No ha llegado a serpiente de verano, pero casi. La autorización de venta de leche cruda por parte de la Generalitat catalana a mediados de julio ha provocado un aluvión de artículos y opiniones, algunos fundados y otros bastante menos.

La leche cruda, es decir tal cual sale de la vaca o de la oveja o de la cabra, es susceptible de causar diferentes infecciones, por lo que habitualmente se vende pasteurizada o tratada con el sistema UHT. Los de mayor edad recordarán cómo había que hervir la leche que se compraba en las vaquerías -cuando existían-; incluso se solía disponer de una cazuela especial para evitar que la nata la rebosara y se expandiera por toda la cocina.

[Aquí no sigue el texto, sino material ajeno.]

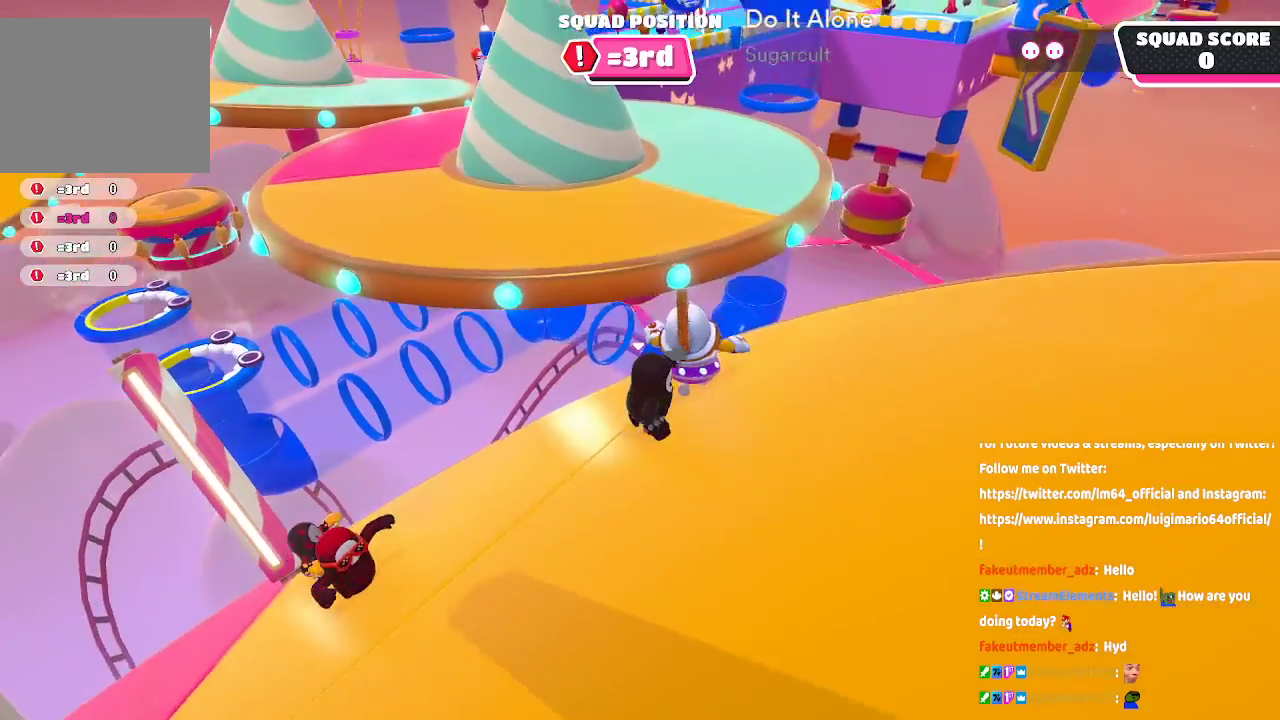
{"dt_ms": 500, "buttons": ["A"], "left_stick": "up", "right_stick": "center", "button_events": [[483, "A", "down"]]}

Cierto es que el comercio de leche cruda está permitido en Francia e Italia, también que uno puede ingerir muchas almendras amargas -y morirse intoxicado-; recolectar setas venenosas y comérselas, una única vez, eso sí; o deleitarse con la toxicidad de las partes verdes de las patatas, ricas en solanina, cuyas efectos se amortiguan con el calor.

No es casual esta reivindicación del consumo, que coincide con otros mitos alimentarios como el absurdo rechazo al gluten o la lactosa por parte de personas perfectamente sanas.

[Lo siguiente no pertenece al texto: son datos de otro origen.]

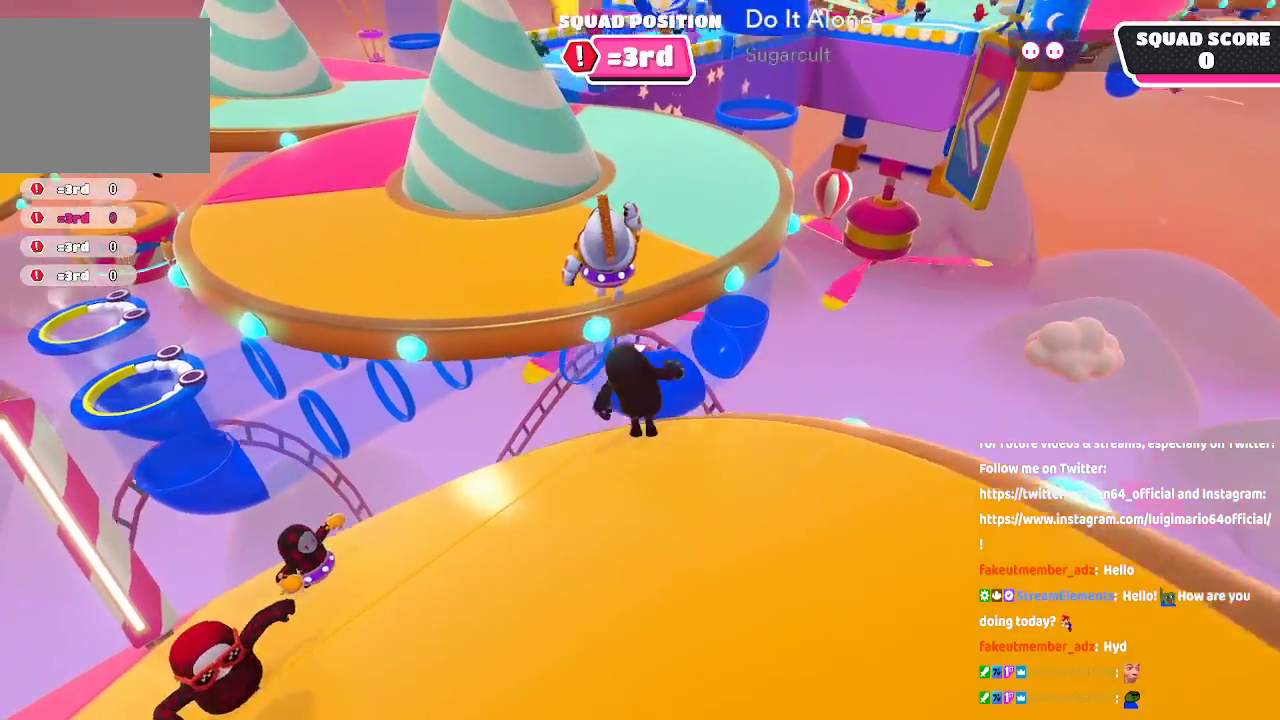
{"dt_ms": 500, "buttons": [], "left_stick": "up", "right_stick": "center", "button_events": [[250, "X", "down"], [400, "A", "up"], [467, "X", "up"]]}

Defiende uno que cada cual coma como quiera, asumiendo su responsabilidad. Si se atiborra a barbacoas -probado cancerígeno-, perfecto. Si se deleita con grasas trans, aceites de palma y demás, allá él con su salud. Si pasa de verduras, más habrá para quien las disfruta. ¿No somos un Estado de libre mercado?

Lo que sí se reclama desde aquí, dado que se ha roto la tradición alimentaria secular -la de hervir la leche, lavar las verduras, etc.- y que es la industria a través de diferentes mecanismos quien «enseña» a comer, es que el Estado, sí ese liberal, asuma su papel y auspicie esa educación alimentaria, nutricional, gastronómica, llámele como quiera, que ha desaparecido en las familias.

Y una vez informados, que cada cual se envenene como más le plazca -a sí mismo, no a segundos o terceros-, que para eso somos libremercadistas.